As for tax collectors, plenty of businesses were dealing with far more complex sales tax regimes before GST and if you want “complex” we could talk about FBT, the horror to end all horrors for complexity and pointlessness, a hang over of Hawke / Keatings twisted envy and on the table to be dumped.

To compensate the GST the states were supposed to remove a whole raft of taxes but they drag their feet, Bracks even invented his own new “car-parking space tax”.

As for cost of government, tax as a % or GDP is lower than under Keating. The “tax take” is higher from an economy which is booming because quality of federal management is better.

I wrote on another thread, had labor been in power the past 10 years, we would have experienced another recession in 2000 (as a fallout of the “dotcom” bust), burgeoning double digit inflation, from a tax revenue shortfall versus profligate infrastructure spending and union bribes to be followed by going to the IMF with the begging bowl.

In terms of government, “not running the economy like a chook raffle” is “doing plenty”.

YEBIGA “narrow range of perception.” you have insufficient data concerning me to make any such assumption.

String theory, “if string thoery proves to be correct”.

Are you suggesting running the national economy and the offices of government based on an unproven theory?

“In a two-dimensional universe, you and Howard are probably right about everything.”

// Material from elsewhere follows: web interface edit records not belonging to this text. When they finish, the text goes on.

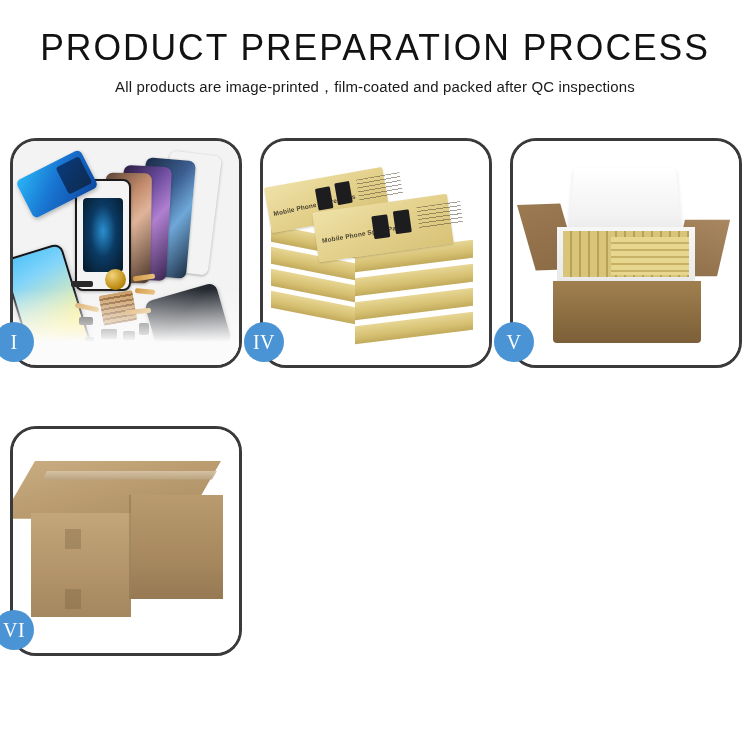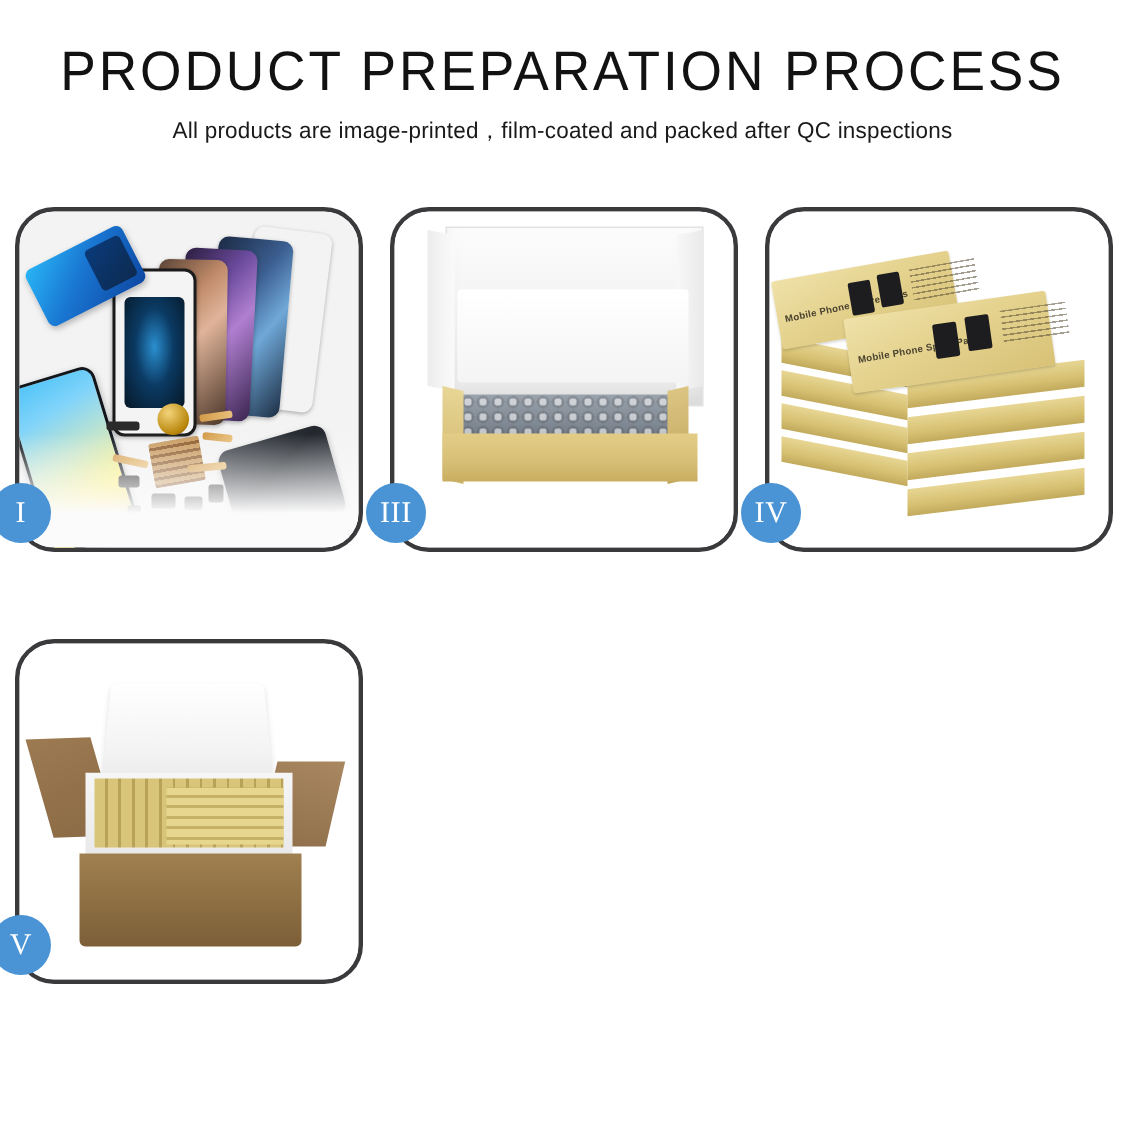--- a/index.html
+++ b/index.html
@@ -447,35 +447,20 @@
         <div class="flex-strip" style="left:120px; top:134px; width:22px; height:5px; transform:rotate(-8deg);"></div>
         <div class="flex-strip" style="left:122px; top:148px; width:20px; height:5px; transform:rotate(6deg);"></div>
         <div class="flex-strip" style="left:62px;  top:164px; width:24px; height:5px; transform:rotate(12deg);"></div>
         <div class="flex-strip" style="left:112px; top:168px; width:26px; height:5px; transform:rotate(-5deg);"></div>
       </div>
     </div>
     <div class="panel-badge">I</div>
   </div>
 
 
-  <div class="panel">
-    <div class="panel-inner">
-      <div class="panel-photo bg-white">
-        <div class="p3-lid"></div>
-        <div class="p3-lid-flapL"></div>
-        <div class="p3-lid-flapR"></div>
-        <div class="p3-foam"></div>
-        <div class="p3-bubble"></div>
-        <div class="p3-tray-left"></div>
-        <div class="p3-tray-right"></div>
-        <div class="p3-tray-front"></div>
-      </div>
-    </div>
-    <div class="panel-badge">III</div>
-  </div>
 
   <div class="panel">
     <div class="panel-inner">
       <div class="panel-photo bg-white">
         <div class="p4-stack">
 
           <div class="p4-side" style="left:8px;  top:92px;  width:84px; height:17px; transform:skewY(11deg);"></div>
           <div class="p4-side" style="left:8px;  top:114px; width:84px; height:17px; transform:skewY(11deg);"></div>
           <div class="p4-side" style="left:8px;  top:136px; width:84px; height:17px; transform:skewY(11deg);"></div>
           <div class="p4-side" style="left:8px;  top:158px; width:84px; height:17px; transform:skewY(11deg);"></div>
@@ -512,14 +497,28 @@
         <div class="p5-foamlid"></div>
         <div class="p5-inner"></div>
         <div class="p5-goods"></div>
         <div class="p5-goods2"></div>
         <div class="p5-front"></div>
       </div>
     </div>
     <div class="panel-badge">V</div>
   </div>
 
+  <div class="panel">
+    <div class="panel-inner">
+      <div class="panel-photo bg-white">
+        <div class="p6-top"></div>
+        <div class="p6-tape"></div>
+        <div class="p6-left"></div>
+        <div class="p6-right"></div>
+        <div class="p6-seam" style="left:52px;  top:100px; width:16px; height:20px;"></div>
+        <div class="p6-seam" style="left:52px;  top:160px; width:16px; height:20px;"></div>
+        <div class="p6-seam" style="left:116px; top:66px;  width:2px;  height:104px;"></div>
+      </div>
+    </div>
+    <div class="panel-badge">VI</div>
+  </div>
 
 </div>
 
 </body></html>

That makes me ahead on “predictable quality” than socialists who, on a one, two, three or four dimensions are right about nothing.

If you want a debate about arraysdimensions, I suggest we do it somewhere other than a political forum. I have always found it difficult to represent those 11 dimensions to any audience. If you try it with your average socialist, you will carry them through the scalars but lose them in the vectors and scare them s**tless beyond that.